Os ministros da Administração Interna português e espanhol, Alfredo Pérez Rubalcaba e Rui Pereira, respectivamente, analisaram hoje os esforços para "agilizar" a extradição para Espanha dos dois detidos este mês em Portugal, suspeitos de pertencerem à ETA.
"Falaram de agilizar ao máximo a extradição dos dois suspeitos", disse à agência Lusa fonte do gabinete de Alfredo Pérez Rubalcaba, explicando que não se referiu qualquer calendário para esse processo.
"Há que respeitar os procedimentos do sistema judicial português", explicou a fonte. A mesma fonte referiu que o encontro "de cerca de 30 minutos" se centrou particularmente na questão da ETA, tendo havido um debate sobre a colaboração entre os dois países em matéria de combate ao terrorismo.
"O ministro Rubalcaba agradeceu o apoio das autoridades e das forças de segurança portuguesas", disse.
Trabalho conjunto pode melhorar
A reunião bilateral ocorreu à margem da reunião informal dos ministros europeus da Justiça e Administração Interna, que começou hoje na cidade espanhola de Toledo, cerca de 90 quilómetros de Madrid e onde o combate à ETA não foi referido.
"Não falámos (entre os 27) do terrorismo da ETA. Falei durante a reunião bilateral que mantive com o ministro francês e que espero falar hoje à tarde na reunião bilateral com o ministro português", disse anteriormente Rubalcaba. "A colaboração é excelente mas pode sempre melhorar-se", referiu.
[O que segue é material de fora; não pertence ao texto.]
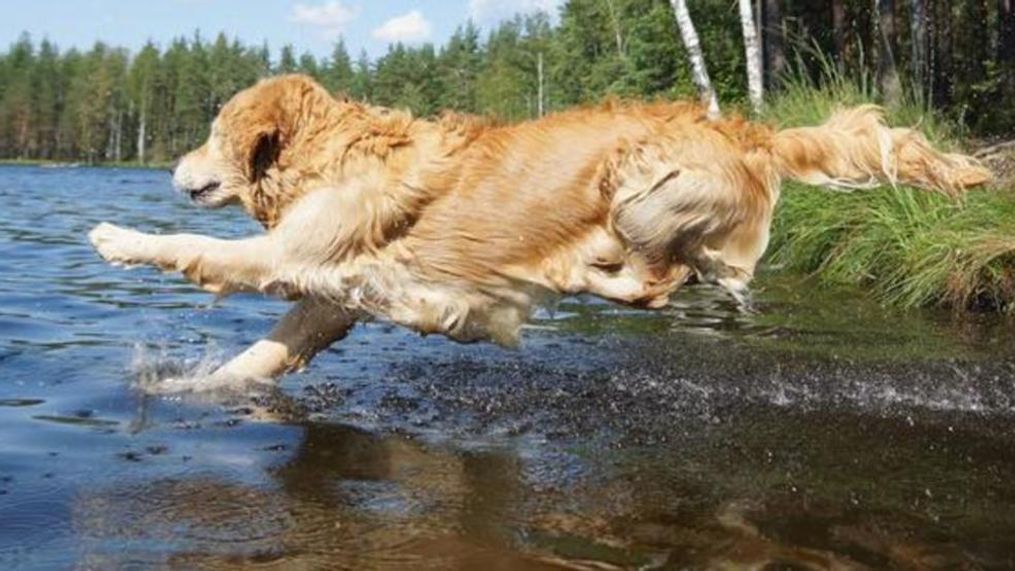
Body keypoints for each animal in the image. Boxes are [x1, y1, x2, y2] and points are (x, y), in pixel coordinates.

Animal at [87, 75, 990, 389]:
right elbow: (264, 355)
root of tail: (749, 132)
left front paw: (117, 238)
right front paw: (193, 391)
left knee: (657, 283)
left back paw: (574, 274)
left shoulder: (292, 256)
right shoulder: (334, 295)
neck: (328, 153)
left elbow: (198, 250)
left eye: (212, 133)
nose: (173, 168)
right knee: (674, 279)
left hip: (640, 190)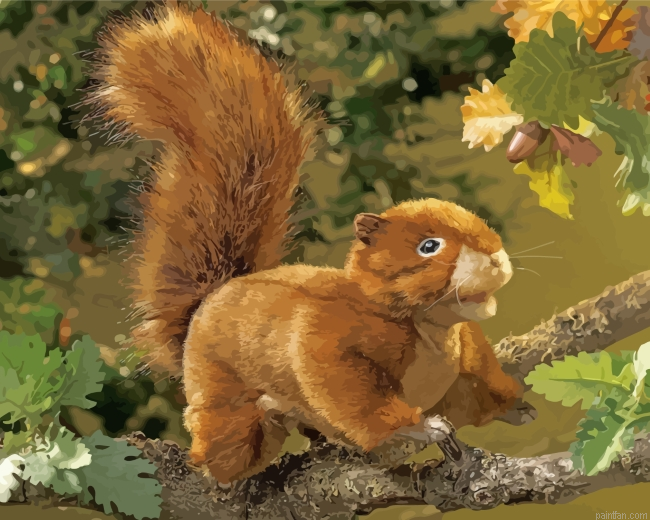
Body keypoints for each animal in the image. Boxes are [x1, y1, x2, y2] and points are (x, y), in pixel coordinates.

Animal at [85, 3, 522, 484]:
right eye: (429, 246)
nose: (496, 258)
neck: (432, 330)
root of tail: (206, 303)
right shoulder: (329, 336)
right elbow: (348, 392)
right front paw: (418, 428)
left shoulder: (466, 359)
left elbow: (477, 390)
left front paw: (515, 405)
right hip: (221, 397)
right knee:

A reunião bilateral ocorreu num momento em que as autoridades dos dois países continuam a investigar a possibilidade da ETA ter procurado estabelecer uma base operacional em Portugal. Uma investigação que começou depois da detenção em Portugal de dois suspeitos espanhóis de pertencerem à ETA, organização considerada terrorista que defende a independência do País Basco.
Os dois presumíveis "etarras" - Garikoitz García Arrieta e Iratxe Yáez Ortiz de Barron - têm 20 dias, desde 13 de Janeiro, para apresentar a sua defesa ao Tribunal da Relação de Lisboa, segundo o advogado, que pretende alegar motivos políticos para evitar que os arguidos sejam transferidos para Espanha.
Instalação de base foi travada
Em declarações esta semana à Lusa, o secretário de Estado espanhol da Segurança, Antonio Camacho, considerou que a operação que permitiu deter os dois suspeitos e confiscar uma carrinha com explosivos permitiu travar a tentativa da ETA se instalar em Portugal. "O que as autoridades de segurança nos transmitem é que foi uma tentativa e que essa tentativa foi travada pelas detenções", afirmou.
O juiz espanhol da Audiência Nacional, Fernando Grande-Marlaska, emitiu ordens europeias de detenção contra os dois alegados membros da ETA detidos em Portugal.
Os dois arguidos de nacionalidade espanhola, presos preventivamente, poderão solicitar asilo político a Portugal e, se assim o fizerem, uma decisão da Relação só será tomada depois de uma resposta a esse pedido.
Garikoitz García Arrieta está indiciado em Portugal pelos crimes de roubo de viatura e terrorismo, enquanto Iratxe Yáez Ortiz de Barron é suspeita dos delitos de falsificação de documentos e adesão e apoio a actividade terrorista.